## Document extract:
When you wake, notice which guna greets you without immediately trying to change it. Practice moments of non-preference: 'This is what's here now.' Not passivity, but acceptance before response. Let action arise from clarity, not from aversion to the present state.

☀️ Daytime

When sattva arises, notice any clinging ('May this last!'). When rajas or tamas arise, notice any aversion ('I hate feeling this way!'). These reactions are the markers of guna-identification. Simply noticing them begins to loosen their grip.

🌙 Evening

Review: did you hate any states today? Long for any? These preferences are natural at earlier stages but point to remaining identification. No judgment - just honest seeing. The seeing itself is the practice. Tomorrow, watch with even more curiosity.

Common Questions

Doesn't this equanimity lead to moral relativism? If I don't prefer clarity over delusion, how do I choose rightly?
Inner equanimity doesn't mean outer indiscrimination. The transcendent one acts wisely precisely because they're not distorted by personal preference. They see clearly what situation requires and respond appropriately, without the bias of 'I like this, I don't like that.' Moral discrimination is clearer without guna-preference clouding judgment.

## Supplied information:
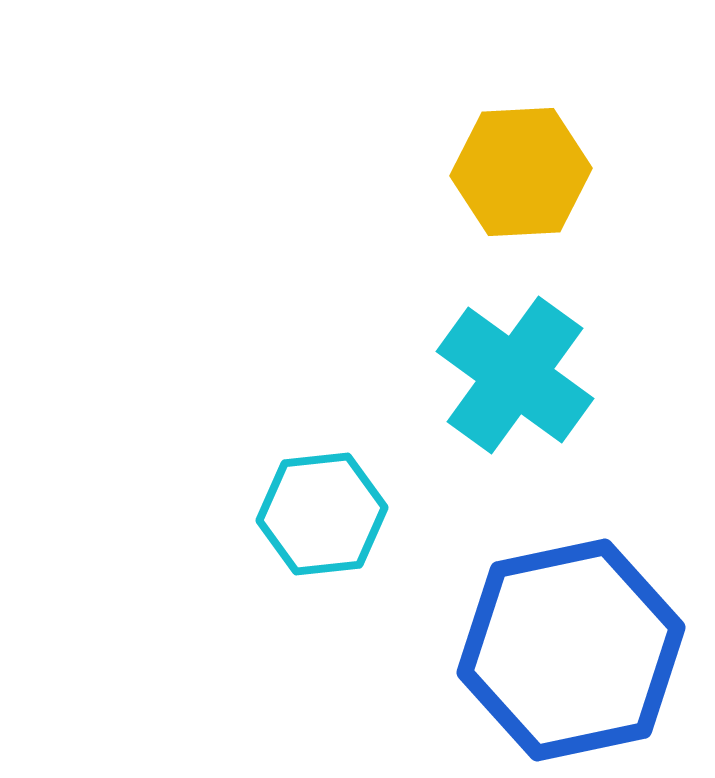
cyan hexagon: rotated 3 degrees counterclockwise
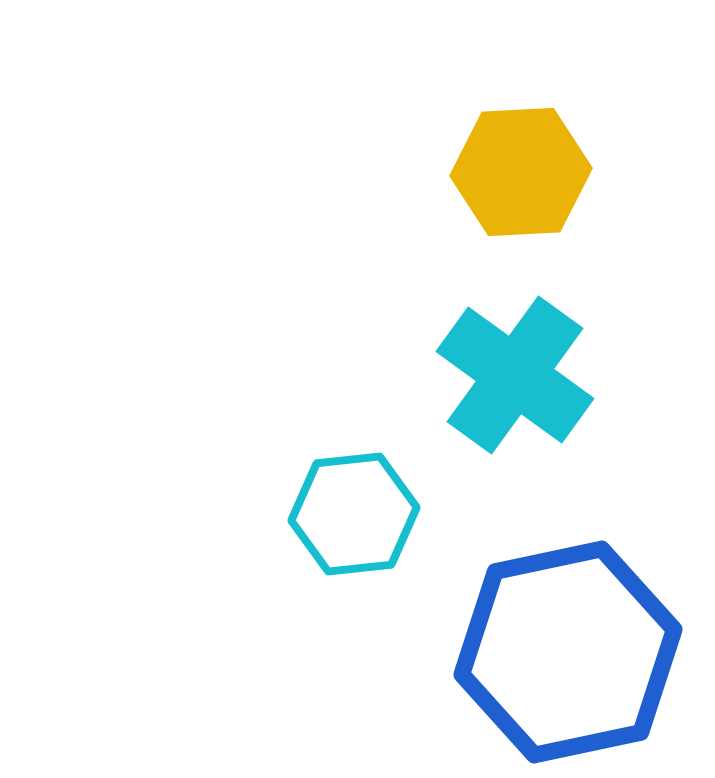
cyan hexagon: moved 32 px right
blue hexagon: moved 3 px left, 2 px down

## Goal:
Please continue the piece on the gunas and equanimity, picking up right after its last sentence and not the material.

## Response to this exercise:
If the liberated person doesn't long for sattva when it's absent, won't they become passive about spiritual practice?
Practice happens or doesn't according to what's appropriate. The liberated person might still meditate, study, serve - but without the craving that motivated earlier practice. Action flows from clarity, not from desire for specific states. Often, practice deepens when desperate seeking ceases.
How is this different from depression or apathy?
In depression, nothing matters because energy is suppressed. In transcendent equanimity, everything matters appropriately because vision is clear. Depression is tamasic collapse; transcendence is luminous presence. The depressed person can't respond; the transcendent one responds with spontaneous appropriateness.